Work to be completed: Copy out again, unchanged, the line that contains "table_cell [550, 498, 646, 558]" and every line after it down to the last line of the data.

(Given entries)

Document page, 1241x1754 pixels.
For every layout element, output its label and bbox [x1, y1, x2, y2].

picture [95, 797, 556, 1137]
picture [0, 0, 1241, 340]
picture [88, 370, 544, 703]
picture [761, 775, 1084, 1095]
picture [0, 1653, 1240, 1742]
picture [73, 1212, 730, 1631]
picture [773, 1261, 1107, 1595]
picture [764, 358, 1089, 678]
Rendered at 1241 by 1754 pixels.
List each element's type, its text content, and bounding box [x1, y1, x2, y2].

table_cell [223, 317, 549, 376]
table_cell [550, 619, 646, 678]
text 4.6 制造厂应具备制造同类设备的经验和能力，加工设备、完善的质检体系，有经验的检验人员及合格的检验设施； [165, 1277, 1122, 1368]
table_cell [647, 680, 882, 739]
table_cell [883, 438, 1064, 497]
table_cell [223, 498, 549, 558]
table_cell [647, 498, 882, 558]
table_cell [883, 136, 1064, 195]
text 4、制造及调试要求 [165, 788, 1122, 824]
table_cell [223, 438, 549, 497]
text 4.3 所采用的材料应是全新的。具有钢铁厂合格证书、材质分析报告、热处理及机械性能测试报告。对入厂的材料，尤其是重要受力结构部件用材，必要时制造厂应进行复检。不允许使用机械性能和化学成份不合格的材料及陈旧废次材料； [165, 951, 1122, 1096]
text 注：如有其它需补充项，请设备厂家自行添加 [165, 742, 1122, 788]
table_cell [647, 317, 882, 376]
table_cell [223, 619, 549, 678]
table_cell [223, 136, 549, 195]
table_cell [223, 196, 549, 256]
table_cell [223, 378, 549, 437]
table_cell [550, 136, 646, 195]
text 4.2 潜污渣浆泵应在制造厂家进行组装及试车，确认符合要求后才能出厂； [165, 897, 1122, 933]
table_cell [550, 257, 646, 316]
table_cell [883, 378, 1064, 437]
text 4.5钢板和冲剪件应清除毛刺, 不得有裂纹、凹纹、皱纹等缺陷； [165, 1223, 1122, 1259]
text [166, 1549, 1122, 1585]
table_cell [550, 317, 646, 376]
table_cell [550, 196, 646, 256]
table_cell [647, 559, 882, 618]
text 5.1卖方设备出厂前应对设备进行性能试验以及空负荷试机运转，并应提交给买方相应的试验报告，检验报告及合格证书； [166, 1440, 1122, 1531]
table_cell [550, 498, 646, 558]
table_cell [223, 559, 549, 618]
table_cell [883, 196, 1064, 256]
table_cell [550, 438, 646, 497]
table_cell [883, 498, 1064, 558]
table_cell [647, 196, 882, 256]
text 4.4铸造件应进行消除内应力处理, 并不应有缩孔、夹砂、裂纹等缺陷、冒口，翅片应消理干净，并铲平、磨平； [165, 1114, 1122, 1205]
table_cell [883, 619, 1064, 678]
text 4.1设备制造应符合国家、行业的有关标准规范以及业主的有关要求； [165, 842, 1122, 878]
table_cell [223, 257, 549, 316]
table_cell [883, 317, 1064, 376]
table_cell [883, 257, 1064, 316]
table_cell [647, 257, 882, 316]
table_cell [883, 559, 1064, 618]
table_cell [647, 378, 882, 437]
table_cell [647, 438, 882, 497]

(End Given entries)

Final answer:
table_cell [550, 498, 646, 558]
table_cell [223, 559, 549, 618]
table_cell [883, 196, 1064, 256]
table_cell [550, 438, 646, 497]
table_cell [883, 498, 1064, 558]
table_cell [647, 196, 882, 256]
text 4.4铸造件应进行消除内应力处理, 并不应有缩孔、夹砂、裂纹等缺陷、冒口，翅片应消理干净，并铲平、磨平； [165, 1114, 1122, 1205]
table_cell [883, 619, 1064, 678]
text 4.1设备制造应符合国家、行业的有关标准规范以及业主的有关要求； [165, 842, 1122, 878]
table_cell [223, 257, 549, 316]
table_cell [883, 317, 1064, 376]
table_cell [883, 257, 1064, 316]
table_cell [647, 257, 882, 316]
table_cell [883, 559, 1064, 618]
table_cell [647, 378, 882, 437]
table_cell [647, 438, 882, 497]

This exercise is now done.